*Exercise prompt*:
Give back exactly the first lines of the entries below, through the line with "- white rectangular".

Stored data

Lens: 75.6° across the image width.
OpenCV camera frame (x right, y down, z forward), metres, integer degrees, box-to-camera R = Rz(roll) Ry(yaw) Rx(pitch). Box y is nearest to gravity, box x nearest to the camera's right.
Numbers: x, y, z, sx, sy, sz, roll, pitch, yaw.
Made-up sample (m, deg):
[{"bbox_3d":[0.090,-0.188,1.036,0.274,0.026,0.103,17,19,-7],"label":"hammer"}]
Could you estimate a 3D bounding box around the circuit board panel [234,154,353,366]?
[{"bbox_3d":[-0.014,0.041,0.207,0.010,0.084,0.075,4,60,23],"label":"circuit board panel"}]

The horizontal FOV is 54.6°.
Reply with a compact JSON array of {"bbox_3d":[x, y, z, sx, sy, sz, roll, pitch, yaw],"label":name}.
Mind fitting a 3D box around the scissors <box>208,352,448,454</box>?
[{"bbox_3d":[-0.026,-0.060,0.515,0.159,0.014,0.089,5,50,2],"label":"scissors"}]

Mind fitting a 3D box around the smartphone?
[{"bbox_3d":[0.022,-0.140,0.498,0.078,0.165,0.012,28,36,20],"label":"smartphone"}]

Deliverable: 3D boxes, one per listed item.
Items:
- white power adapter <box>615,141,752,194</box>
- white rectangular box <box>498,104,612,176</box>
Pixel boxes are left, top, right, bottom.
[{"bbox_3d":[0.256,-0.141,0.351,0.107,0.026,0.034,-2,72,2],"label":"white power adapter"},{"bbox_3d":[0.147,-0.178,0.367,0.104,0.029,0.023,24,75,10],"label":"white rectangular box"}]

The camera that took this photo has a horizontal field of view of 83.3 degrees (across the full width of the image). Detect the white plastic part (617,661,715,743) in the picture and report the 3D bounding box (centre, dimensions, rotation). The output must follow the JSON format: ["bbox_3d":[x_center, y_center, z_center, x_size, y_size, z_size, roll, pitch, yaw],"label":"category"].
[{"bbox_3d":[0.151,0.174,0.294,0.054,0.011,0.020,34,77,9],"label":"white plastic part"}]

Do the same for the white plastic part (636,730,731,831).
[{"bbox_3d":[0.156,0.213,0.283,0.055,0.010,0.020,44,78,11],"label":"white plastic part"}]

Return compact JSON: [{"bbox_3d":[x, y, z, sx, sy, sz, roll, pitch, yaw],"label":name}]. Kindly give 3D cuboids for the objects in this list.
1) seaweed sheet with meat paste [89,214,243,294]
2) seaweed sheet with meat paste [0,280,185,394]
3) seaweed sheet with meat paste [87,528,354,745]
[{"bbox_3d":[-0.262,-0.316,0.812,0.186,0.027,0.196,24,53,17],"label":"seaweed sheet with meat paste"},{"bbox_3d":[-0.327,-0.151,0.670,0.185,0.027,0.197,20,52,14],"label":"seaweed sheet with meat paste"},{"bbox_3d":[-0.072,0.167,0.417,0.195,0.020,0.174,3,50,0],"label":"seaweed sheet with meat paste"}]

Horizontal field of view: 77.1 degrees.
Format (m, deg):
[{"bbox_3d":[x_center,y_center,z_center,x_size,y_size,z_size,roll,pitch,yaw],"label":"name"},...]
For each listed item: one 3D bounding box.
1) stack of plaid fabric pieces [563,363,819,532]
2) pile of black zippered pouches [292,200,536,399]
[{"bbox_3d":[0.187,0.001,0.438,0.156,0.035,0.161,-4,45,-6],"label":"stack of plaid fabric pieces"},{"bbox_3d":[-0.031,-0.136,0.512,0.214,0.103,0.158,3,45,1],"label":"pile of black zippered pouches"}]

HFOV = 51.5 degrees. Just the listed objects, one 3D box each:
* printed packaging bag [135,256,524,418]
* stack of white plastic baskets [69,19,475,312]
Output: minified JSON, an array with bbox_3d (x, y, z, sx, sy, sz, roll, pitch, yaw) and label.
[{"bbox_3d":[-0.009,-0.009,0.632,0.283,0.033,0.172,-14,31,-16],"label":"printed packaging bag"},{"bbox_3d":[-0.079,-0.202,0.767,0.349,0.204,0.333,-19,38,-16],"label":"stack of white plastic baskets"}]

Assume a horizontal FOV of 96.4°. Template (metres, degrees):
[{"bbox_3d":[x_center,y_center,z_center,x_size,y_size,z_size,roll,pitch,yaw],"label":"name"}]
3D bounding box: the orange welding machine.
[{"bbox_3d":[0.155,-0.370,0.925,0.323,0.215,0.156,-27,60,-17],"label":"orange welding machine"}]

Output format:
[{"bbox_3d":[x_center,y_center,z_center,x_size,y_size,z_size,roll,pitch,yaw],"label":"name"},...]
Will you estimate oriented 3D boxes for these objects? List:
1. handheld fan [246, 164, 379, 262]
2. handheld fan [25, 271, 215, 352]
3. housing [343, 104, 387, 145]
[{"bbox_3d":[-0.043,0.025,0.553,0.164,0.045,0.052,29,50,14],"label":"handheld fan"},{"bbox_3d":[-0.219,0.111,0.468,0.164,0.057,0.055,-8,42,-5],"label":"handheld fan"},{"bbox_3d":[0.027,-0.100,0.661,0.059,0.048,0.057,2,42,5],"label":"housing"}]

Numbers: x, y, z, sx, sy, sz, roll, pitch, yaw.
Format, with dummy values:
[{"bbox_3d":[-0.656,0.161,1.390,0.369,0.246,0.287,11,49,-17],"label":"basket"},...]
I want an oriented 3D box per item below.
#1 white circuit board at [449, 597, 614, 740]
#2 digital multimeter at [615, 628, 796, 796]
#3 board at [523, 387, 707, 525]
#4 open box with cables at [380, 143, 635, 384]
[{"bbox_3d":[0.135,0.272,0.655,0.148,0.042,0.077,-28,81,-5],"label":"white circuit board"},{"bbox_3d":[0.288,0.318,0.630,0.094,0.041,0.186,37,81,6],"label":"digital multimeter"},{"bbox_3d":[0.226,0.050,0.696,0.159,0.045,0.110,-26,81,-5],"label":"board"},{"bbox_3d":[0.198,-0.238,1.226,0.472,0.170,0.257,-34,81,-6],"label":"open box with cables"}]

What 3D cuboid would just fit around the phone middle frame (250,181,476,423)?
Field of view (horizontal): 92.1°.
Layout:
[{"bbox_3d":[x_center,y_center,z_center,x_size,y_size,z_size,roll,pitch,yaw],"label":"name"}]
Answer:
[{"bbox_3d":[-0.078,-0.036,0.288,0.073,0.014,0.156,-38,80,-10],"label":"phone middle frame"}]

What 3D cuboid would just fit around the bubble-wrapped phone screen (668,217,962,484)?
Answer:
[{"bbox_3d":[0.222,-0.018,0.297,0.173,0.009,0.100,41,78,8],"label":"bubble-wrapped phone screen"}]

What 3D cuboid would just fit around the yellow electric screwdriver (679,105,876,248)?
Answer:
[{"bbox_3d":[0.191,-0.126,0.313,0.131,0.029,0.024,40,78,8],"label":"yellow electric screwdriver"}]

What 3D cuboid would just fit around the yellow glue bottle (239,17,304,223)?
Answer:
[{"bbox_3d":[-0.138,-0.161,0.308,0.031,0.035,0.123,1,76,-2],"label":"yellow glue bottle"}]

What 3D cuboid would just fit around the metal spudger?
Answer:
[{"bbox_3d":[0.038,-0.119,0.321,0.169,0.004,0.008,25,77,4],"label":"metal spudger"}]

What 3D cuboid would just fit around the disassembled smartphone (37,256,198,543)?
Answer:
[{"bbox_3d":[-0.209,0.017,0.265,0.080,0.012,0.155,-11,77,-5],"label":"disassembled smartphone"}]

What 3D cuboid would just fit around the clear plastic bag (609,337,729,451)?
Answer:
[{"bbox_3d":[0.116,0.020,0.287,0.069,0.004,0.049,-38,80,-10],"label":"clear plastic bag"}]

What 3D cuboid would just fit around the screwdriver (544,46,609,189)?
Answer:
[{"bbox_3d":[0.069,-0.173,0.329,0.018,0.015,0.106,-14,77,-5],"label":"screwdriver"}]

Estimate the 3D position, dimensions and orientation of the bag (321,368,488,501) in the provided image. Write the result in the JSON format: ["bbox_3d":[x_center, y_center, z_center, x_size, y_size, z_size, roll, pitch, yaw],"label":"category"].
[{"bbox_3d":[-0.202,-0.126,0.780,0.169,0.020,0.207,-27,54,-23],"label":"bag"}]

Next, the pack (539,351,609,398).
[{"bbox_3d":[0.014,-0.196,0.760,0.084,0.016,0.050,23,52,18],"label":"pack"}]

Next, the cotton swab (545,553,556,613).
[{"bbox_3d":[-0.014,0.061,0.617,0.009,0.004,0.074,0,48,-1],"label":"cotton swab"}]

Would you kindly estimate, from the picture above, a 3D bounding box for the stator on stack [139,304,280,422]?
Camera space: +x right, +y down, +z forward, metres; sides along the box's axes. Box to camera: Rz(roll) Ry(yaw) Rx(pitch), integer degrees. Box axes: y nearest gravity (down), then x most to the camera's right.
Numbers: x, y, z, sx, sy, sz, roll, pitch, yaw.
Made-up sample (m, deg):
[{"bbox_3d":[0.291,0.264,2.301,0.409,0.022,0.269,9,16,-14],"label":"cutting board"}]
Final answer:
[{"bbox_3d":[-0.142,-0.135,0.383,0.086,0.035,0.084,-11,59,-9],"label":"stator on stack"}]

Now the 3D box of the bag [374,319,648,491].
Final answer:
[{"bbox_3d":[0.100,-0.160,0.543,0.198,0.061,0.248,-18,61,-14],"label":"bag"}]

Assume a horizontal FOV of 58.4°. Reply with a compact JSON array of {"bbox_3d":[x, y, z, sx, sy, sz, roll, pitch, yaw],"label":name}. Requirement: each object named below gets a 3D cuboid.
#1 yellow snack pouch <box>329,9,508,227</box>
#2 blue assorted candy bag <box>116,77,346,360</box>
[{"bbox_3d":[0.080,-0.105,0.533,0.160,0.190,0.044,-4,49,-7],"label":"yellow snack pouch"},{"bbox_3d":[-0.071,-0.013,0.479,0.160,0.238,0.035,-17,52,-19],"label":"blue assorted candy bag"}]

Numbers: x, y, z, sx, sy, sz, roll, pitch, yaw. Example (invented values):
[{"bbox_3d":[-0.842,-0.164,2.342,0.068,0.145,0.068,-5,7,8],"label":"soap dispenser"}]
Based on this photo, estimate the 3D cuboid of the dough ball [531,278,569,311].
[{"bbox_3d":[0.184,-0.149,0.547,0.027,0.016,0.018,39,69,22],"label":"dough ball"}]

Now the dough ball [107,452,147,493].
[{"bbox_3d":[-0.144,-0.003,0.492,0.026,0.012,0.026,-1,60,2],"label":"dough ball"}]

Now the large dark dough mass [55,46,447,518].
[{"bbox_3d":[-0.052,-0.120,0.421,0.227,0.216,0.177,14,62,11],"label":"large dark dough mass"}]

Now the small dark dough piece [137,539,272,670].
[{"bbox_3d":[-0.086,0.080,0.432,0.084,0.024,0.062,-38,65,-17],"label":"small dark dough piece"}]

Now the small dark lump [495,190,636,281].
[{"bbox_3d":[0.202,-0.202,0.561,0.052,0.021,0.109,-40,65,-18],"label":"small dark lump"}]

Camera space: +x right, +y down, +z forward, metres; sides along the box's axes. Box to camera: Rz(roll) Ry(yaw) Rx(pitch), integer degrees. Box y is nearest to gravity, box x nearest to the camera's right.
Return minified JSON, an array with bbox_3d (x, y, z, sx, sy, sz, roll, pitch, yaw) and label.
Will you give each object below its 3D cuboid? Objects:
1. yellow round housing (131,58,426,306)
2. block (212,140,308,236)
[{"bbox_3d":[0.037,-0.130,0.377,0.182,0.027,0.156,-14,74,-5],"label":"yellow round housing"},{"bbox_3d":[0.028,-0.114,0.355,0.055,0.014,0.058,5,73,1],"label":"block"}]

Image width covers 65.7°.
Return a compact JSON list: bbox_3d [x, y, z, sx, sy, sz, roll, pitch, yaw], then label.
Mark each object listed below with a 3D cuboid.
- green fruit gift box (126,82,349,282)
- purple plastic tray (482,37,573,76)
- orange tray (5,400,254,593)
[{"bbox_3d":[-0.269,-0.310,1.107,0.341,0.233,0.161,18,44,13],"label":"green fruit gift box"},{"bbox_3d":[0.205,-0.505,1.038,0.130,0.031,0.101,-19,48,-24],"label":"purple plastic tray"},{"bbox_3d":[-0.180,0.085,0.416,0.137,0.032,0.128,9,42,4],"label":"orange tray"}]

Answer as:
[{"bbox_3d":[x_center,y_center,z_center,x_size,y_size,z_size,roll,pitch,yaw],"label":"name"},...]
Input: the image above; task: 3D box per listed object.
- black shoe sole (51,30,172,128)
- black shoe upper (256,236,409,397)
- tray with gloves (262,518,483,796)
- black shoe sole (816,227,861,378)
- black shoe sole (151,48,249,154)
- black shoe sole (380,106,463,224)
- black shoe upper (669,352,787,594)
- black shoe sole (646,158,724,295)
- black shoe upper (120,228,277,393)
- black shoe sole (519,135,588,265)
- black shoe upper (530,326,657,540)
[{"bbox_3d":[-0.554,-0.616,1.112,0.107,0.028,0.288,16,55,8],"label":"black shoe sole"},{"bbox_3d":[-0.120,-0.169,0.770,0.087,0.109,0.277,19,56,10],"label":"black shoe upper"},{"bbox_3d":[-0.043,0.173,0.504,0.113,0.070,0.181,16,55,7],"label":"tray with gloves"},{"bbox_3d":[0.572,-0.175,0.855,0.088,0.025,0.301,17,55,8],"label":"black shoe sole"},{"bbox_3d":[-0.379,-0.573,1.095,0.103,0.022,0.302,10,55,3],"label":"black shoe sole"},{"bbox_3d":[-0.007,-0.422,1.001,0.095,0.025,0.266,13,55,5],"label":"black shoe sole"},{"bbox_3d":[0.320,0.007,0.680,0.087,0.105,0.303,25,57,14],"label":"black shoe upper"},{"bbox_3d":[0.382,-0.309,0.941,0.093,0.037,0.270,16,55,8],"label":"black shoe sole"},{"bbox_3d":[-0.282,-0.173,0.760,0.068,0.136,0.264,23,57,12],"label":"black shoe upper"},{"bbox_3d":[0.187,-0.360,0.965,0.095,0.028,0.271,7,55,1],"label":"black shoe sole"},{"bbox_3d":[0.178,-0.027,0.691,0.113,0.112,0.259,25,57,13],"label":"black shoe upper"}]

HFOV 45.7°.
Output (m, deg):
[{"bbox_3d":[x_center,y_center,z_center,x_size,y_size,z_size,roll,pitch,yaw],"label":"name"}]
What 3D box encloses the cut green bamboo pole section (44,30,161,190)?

*Finished exercise*:
Lens: 75.6° across the image width.
OpenCV camera frame (x right, y down, z forward), metres, integer degrees, box-to-camera R = Rz(roll) Ry(yaw) Rx(pitch). Box y is nearest to gravity, box x nearest to the camera's right.
Numbers: x, y, z, sx, sy, sz, roll, pitch, yaw.
Made-up sample (m, deg):
[{"bbox_3d":[0.090,-0.188,1.036,0.274,0.026,0.103,17,19,-7],"label":"hammer"}]
Could you estimate a 3D bounding box around the circuit board panel [234,154,353,366]?
[{"bbox_3d":[-0.014,0.041,0.207,0.010,0.084,0.075,4,60,23],"label":"circuit board panel"}]

The horizontal FOV is 54.6°.
Reply with a compact JSON array of {"bbox_3d":[x, y, z, sx, sy, sz, roll, pitch, yaw],"label":name}.
Mind fitting a 3D box around the scissors <box>208,352,448,454</box>?
[{"bbox_3d":[-0.026,-0.060,0.515,0.159,0.014,0.089,5,50,2],"label":"scissors"}]

Mind fitting a 3D box around the smartphone?
[{"bbox_3d":[0.022,-0.140,0.498,0.078,0.165,0.012,28,36,20],"label":"smartphone"}]

Deliverable: 3D boxes, one per listed item.
Items:
- white power adapter <box>615,141,752,194</box>
- white rectangular box <box>498,104,612,176</box>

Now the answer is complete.